O que é a angústia? Como se origina? Quais são suas consequências?
A definição, a origem e as consequências da angústia em psicanálise e como Freud entende essa questão é o assunto deste episódio #34 do ESPECast com o professor Daniel Omar Perez. Você pode assisti-lo no YouTube ou escutá-lo no Spotify.
A angústia em psicanálise é um tema que Freud vai abordar desde suas origens, desde o final do século XIX. Encontramos tematizado e abordado o problema da angústia em Freud já nos escritos a Flieβ, ou seja, nos famosos manuscritos e cartas que Freud enviou ao amigo Flieβ, que estão justamente no volume das obras completas intitulados “As Origens da Psicanálise.”
Nesses encontros com ele, Freud não só trabalha as questões da histeria, mas também aborda o problema da angústia.
Manuscritos
O manuscrito A desse conjunto possui um texto que fala sobre os problemas, as teses e os fatores etiolgicos e é mencionada a questão da angústia, das neuroses de angústia. Nele Freud se pergunta: “De onde surge a angústia?”. Aqui, nesse primeiro momento, encontramos uma primeira tese acerca da angústia e uma primeira hipótese sobre qual seria a sua origem.

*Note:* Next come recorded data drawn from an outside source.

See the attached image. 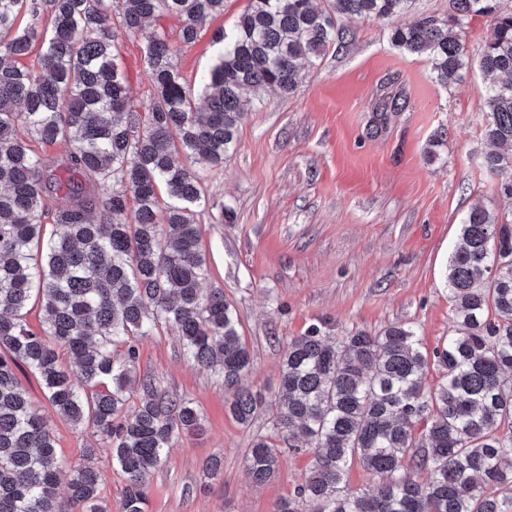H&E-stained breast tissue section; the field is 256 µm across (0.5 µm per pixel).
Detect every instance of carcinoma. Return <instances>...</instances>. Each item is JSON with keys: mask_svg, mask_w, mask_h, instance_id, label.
<instances>
[{"mask_svg": "<svg viewBox=\"0 0 512 512\" xmlns=\"http://www.w3.org/2000/svg\"><path fill=\"white\" fill-rule=\"evenodd\" d=\"M502 0H449L448 17L391 29L395 46L431 59L449 86L468 63L461 33L479 15L492 38L479 54L486 81L483 168L512 197V10ZM410 0H250L195 91L172 62L178 49L150 21H182L180 41L224 14V0H0V512H109L93 450L63 462L16 369L40 377L48 402L88 423L112 449L126 486L121 512H144L147 484L173 439L201 427L192 402L137 379V343L175 330L184 354L224 379L241 424L267 415L288 448L255 436L248 474L265 483L282 453L311 445L303 482L274 512H512V223L475 207L463 218L445 279L455 334L427 351L393 324L329 335L312 325L286 346L270 399L243 384L251 356L224 291H203L197 224L204 168L238 144L244 93L293 92L301 61L336 44V21L405 14ZM142 39L152 94L138 111L115 33ZM36 64L27 66L34 46ZM63 148L46 161L33 145ZM186 163L180 165L175 155ZM67 203L51 209L53 199ZM60 231L44 232L46 218ZM40 302L41 329L24 310ZM442 371L428 387L429 365ZM139 404L124 414L132 387ZM377 479L348 490L353 465ZM427 478H419L421 472ZM490 489L502 490L498 497Z\"/></svg>", "mask_w": 512, "mask_h": 512, "instance_id": "carcinoma-1", "label": "carcinoma"}]
</instances>
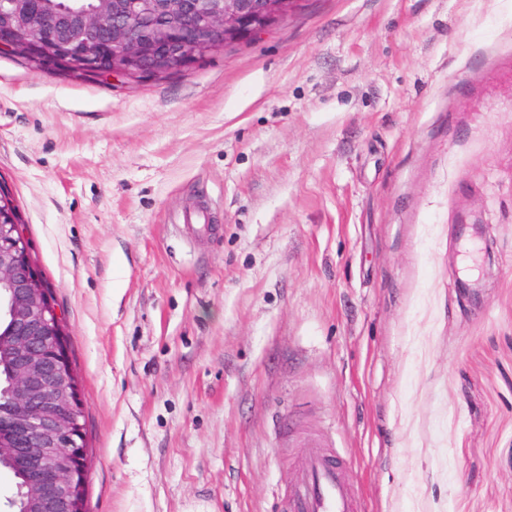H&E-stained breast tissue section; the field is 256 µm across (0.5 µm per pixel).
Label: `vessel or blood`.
Returning a JSON list of instances; mask_svg holds the SVG:
<instances>
[{"label":"vessel or blood","mask_w":512,"mask_h":512,"mask_svg":"<svg viewBox=\"0 0 512 512\" xmlns=\"http://www.w3.org/2000/svg\"><path fill=\"white\" fill-rule=\"evenodd\" d=\"M293 476L281 495V512H360L353 476L329 447L308 448L293 463Z\"/></svg>","instance_id":"b4317fda"}]
</instances>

A Origem da Angústia está na repressão.
Nesse primeiro momento dos trabalhos de Freud, de seus escritos e trabalhos clínicos, a angústia é causada pela contenção, pela repressão da energia libidinal da energia sexual, o que quer dizer que Freud está tentando, neste momento, entender a angústia de seus pacientes como uma manifestação sintomática que se produz a partir da repressão da energia sexual.
“Isso nós vamos encontrar nas origens da psicanálise, nos textos que se dedicam a esse diálogo com Flieβ. Podemos ler alguns fragmentos.” – nos convida Daniel.
Manuscrito E – Primeira Teoria da Angústia
Há um fragmento muito importante que é o manuscrito E.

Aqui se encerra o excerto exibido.